Mas hoje, o recesso de Los Hermanos. Um show belo na sexta-feira. A sensação de tristeza agora que não tem mais show por tempo indeterminado. A escrita ainda aparece no lugar de catarse, de filmes a comentar, de um show, de uma tristeza pelo recesso/pseudo-fim (ou será?) da banda favorita.
Mas eles falam por eles mesmos. E talvez por isso tantos adoradores, por isso 3 dias de Fundição lotada cantando em coro, por isso tanto frisson pelo recesso, jogada de marketing ou não, talvez apenas um tempo de verdade para eles.

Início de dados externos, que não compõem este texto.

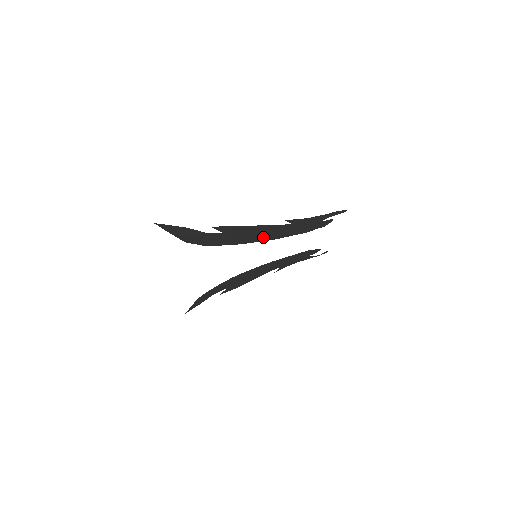
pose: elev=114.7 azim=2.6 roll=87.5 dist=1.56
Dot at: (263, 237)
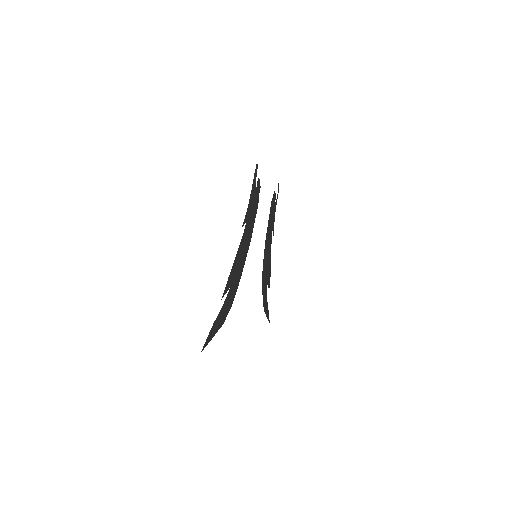
Dot at: (246, 249)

"não faz disso esse drama essa dor
é que a sorte é preciso tirar pra ter
perigo é eu me esconder em você
e quando eu vou voltar, quem vai saber"
Primeiro Andar, 4

sexta-feira, janeiro 05, 2007

Primeiro filme do ano: Dias Selvagens, de Wong Kar Wai.
Cineclube Odeon. Pré-estréia do filme que é o "primeiro" da mezzo-trilogia continuada com "Amor á flor da pele" e "2046". O último foi um filme catártico de 2006. "Dias Selvagens" teve menor apelo emocional, mas ainda assim é um belo filme sobre o desejo. Esse que nos domina, por mais que tentemos domá-lo. Esse que retorna do nada (será?) e nos angustia, quando ainda não somos capazes de dar conta dele. De bem aceitá-lo. Mas esse mesmo desejo é só nosso, de mais ninguém. Não vem de um além, mas de dentro de algum lugar que está em nós. Por mais que não saibamos o que fazer com ele, é nosso, e a angústia sobrevem da incapacidade de aceitar o que é nosso.
Por mais que se tente, é impossível negar o desejo, amor, paixão. Tantos nomes para uma só coisa: a necessidade de não se sentir só ao longo do nosso tempo no universo.
E o tempo é um outro fator importante no filme (ainda falava sobre o filme?). Pois o desejo não conhece tempo e pode ser satisfeito (parcialmente) em 1 minuto. Ou pode o amor surgir de um momento, de um gesto, de um olhar.
O que parece permanente é a necessidade. Que sempre levará a a novos desejos, amores paixões. Cabe apenas escolher o objeto amado. Escolher????